An alternative, bottom-up model for evaluation of new technologies would replicate the approach followed by the Open Source movement. Producing a successful software package involves many aspects: writing code, testing and validating code, writing documentation, developing examples and tutorials, and so on. Many software packages are started by a single person, but successful packages can amass very large development teams. The Linux kernel is perhaps the paradigmatic example. The first version was created solely by Linus Torvald, but the most recent versions include contributions from several thousand developers. The contributions of all those developers are recorded in documents that accompany the distribution of the software and are publicly available.
Importantly, an open source software may have several concurrent distributions available to the community. The different distributions will have different levels of stability (and thus require different levels of sophistication on the part of the end user), and will interact appropriately with different distributions of other software packages. In this way, the technology signals to users where it is on its development curve. It is illuminating to contrast this practice with the situation described by Sinha et al. for the incorporation of a new sample amplification technology into the Illumina HiSeq 4000 sequencing machines.

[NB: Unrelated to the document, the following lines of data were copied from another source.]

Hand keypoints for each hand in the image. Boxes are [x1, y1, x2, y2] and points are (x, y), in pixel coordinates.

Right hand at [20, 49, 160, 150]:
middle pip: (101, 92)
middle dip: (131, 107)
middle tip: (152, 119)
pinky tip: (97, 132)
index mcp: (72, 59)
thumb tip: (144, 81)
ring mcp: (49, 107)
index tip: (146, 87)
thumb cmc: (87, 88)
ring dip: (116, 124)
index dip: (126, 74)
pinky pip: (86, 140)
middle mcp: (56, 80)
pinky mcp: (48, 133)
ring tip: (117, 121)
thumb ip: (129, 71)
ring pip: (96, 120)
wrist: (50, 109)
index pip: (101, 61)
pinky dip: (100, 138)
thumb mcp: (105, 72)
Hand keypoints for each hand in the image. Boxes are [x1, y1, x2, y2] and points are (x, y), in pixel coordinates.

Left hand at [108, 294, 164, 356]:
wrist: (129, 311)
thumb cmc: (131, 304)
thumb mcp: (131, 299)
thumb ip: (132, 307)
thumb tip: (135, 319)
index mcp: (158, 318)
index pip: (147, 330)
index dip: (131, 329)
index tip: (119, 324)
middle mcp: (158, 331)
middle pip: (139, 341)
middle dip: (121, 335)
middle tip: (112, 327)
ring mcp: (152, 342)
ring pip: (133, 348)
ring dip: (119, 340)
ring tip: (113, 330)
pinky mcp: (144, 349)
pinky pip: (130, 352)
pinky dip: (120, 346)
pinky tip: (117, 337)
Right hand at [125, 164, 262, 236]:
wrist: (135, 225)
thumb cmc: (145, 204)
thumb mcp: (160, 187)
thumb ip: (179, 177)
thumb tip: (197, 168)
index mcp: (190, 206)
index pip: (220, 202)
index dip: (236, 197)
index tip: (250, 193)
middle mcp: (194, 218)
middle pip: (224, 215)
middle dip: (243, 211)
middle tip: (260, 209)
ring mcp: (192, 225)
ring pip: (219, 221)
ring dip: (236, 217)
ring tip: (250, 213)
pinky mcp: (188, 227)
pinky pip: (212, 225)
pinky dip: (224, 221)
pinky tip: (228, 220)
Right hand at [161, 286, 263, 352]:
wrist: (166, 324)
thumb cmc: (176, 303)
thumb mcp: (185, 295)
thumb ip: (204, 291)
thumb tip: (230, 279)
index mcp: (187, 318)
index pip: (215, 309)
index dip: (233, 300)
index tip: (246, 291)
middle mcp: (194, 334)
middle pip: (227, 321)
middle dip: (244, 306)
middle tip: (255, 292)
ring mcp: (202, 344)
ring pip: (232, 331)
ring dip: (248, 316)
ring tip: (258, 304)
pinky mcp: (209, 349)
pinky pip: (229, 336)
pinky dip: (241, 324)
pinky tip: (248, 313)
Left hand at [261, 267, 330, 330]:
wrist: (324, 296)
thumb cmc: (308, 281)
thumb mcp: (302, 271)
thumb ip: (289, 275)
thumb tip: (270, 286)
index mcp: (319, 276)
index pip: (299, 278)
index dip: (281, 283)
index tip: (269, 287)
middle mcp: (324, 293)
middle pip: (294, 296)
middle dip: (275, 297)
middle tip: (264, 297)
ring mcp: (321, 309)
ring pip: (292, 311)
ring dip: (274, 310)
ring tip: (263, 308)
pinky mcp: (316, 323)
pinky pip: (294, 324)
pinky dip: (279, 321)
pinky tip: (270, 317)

The cost to the scientific enterprise and to society of publishing research predicated on the use of immature technologies is significant. Action needs to be taken in order to safeguard the mission and the standing of science among the public, especially in a time of alternative facts and anti-science postures. If we do not take action, the scientific enterprise will waste billions of dollars conducting irreproducible research that does not advance scientific knowledge and does not help to improve quality of life in our societies (see Bowen and Casadevall).